Monotes redheadii
- Conservation status: Near Threatened (IUCN 3.1)

Scientific classification
- Kingdom: Plantae
- Clade: Tracheophytes
- Clade: Angiosperms
- Clade: Eudicots
- Clade: Rosids
- Order: Malvales
- Family: Dipterocarpaceae
- Genus: Monotes
- Species: M. redheadii
- Binomial name: Monotes redheadii P.A.Duvign.

= Monotes redheadii =

- Genus: Monotes
- Species: redheadii
- Authority: P.A.Duvign.
- Conservation status: NT

Species of flowering plant

Monotes redheadii is a species of flowering plant in the family Dipterocarpaceae. It is a tree native to Angola and western Zambia.
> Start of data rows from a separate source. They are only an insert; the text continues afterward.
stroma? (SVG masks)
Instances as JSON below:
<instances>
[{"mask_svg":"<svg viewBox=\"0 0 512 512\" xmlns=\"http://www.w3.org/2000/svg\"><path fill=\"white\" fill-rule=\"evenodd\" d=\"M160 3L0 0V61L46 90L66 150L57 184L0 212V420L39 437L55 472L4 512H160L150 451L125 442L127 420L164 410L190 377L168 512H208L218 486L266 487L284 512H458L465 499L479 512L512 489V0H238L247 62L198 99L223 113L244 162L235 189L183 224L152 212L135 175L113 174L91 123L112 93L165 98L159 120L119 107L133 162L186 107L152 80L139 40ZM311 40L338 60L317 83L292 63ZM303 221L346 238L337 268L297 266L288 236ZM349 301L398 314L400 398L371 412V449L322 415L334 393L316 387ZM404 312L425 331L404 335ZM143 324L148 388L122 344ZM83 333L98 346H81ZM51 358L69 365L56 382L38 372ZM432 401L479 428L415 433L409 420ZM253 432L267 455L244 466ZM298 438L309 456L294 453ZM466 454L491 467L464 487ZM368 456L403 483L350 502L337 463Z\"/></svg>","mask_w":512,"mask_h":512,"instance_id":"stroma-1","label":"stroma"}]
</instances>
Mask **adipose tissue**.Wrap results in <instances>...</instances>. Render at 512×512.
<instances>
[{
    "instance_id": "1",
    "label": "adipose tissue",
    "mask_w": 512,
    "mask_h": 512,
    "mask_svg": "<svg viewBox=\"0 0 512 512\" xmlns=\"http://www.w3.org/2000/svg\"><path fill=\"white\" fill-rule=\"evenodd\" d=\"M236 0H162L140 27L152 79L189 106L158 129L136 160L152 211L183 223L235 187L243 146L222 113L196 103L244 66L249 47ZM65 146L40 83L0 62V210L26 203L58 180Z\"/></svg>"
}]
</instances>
It is known from two specimens collected in the 1930s, one from near Lusavo Falls in Moxico Province of northeastern Angola and the other from the Matonchi area of Mwinilunga District in northwestern Zambia. It grows in open areas in miombo woodland, often at grassland edges on Kalahari sand, from 1,200 to 1,400 metres elevation. It is typically associated with species of Cryptosepalum, Parinari. and Uapaca.

The species was described by Paul Auguste Duvigneaud in 1959, from specimens collected by Edgar Milne-Redhead in 1938. Duvigneaud thought it may be a naturally-occurring hybrid of M. africanus and M. dasyanthus.